* [Source passage]
------------------------------

This weekend was the Big Easy - the hardest parts are done.  There are going to be more difficult parts ahead - there are going to be tough choices and the need to decide.  There are still difficult emotions to work through and push through and come to some conclusion with- but the Big Easy was just what it needed to be - a beautiful woman on my arm, a smile and a dance, some blues, and some piece of mind that there is a place where I do belong - and someone that I belong with -

The city has not lost its charm and draw to me after this many years, and I was lucky enough to share that this week with someone who I hope enjoyed it - and was able to breathe in what I am - a little run down, a little extreme, a little charming, a little confusing - but full of love for what it is that makes me -

I am going back to New Orleans - not to mark any other occassion - but because that place is a place I love - and there is no sense in staying away from those things that you love.

Until next time.

George

Shitty Endings and Blues Music....


St. Roch #1 is in a pretty shitty area of New Orleans - it is about two blocks down St. Roch Street, just off of Claiborne Street - deep in the heart of the part of New Orleans that was not very dry, not very sage, and not very happy during Katrina - but it is also where my real grandmother is buried - in one of those mystic New Orleans graveyards that have old Cajun and German and French names, where the Jewish and Catholic and Lutherans and Baptist all get interred above ground - only to have their bones crushed and compacted in a few years to add another one to the family tomb...my grandmother comes from the Heckmann line- there is not really too much about them in New Orleans history - a typical family, with a typical history, and some blood from Kenner to St. Bernard, and just about everywhere else.  I don't know much about this part of my life, except to say that she died when my Dad was five or six years old of Tuberculosis, if I remember correctly, in the St. James Infirmary, but my Dad would know better than I would - we talked after I placed some new flowers, and swept off the dust, and rearranged some of the plants that had died or dried up - I am sure my PaPa (prounced Paw Paw) would have been proud of me, and I know that my Dad probably called Uncle Freddy and let him know that little George stopped and gave Milieu a kiss...

------------------------------

* [Dataset content]
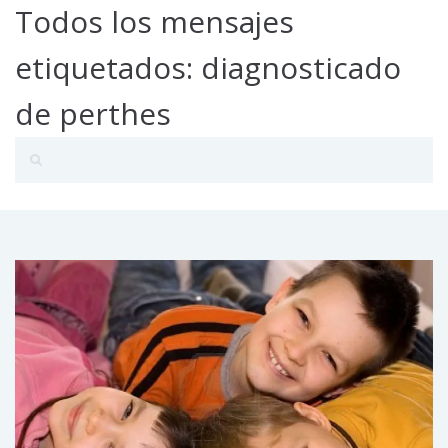
Todos los mensajes
etiquetados: diagnosticado
de perthes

------------------------------

* [Task objective] Reproduce the New Orleans post word for word, starting with "The city has" and going on through "that you love.". The data come from a separate source, not from the New Orleans post.

* [Response]
The city has not lost its charm and draw to me after this many years, and I was lucky enough to share that this week with someone who I hope enjoyed it - and was able to breathe in what I am - a little run down, a little extreme, a little charming, a little confusing - but full of love for what it is that makes me -

I am going back to New Orleans - not to mark any other occassion - but because that place is a place I love - and there is no sense in staying away from those things that you love.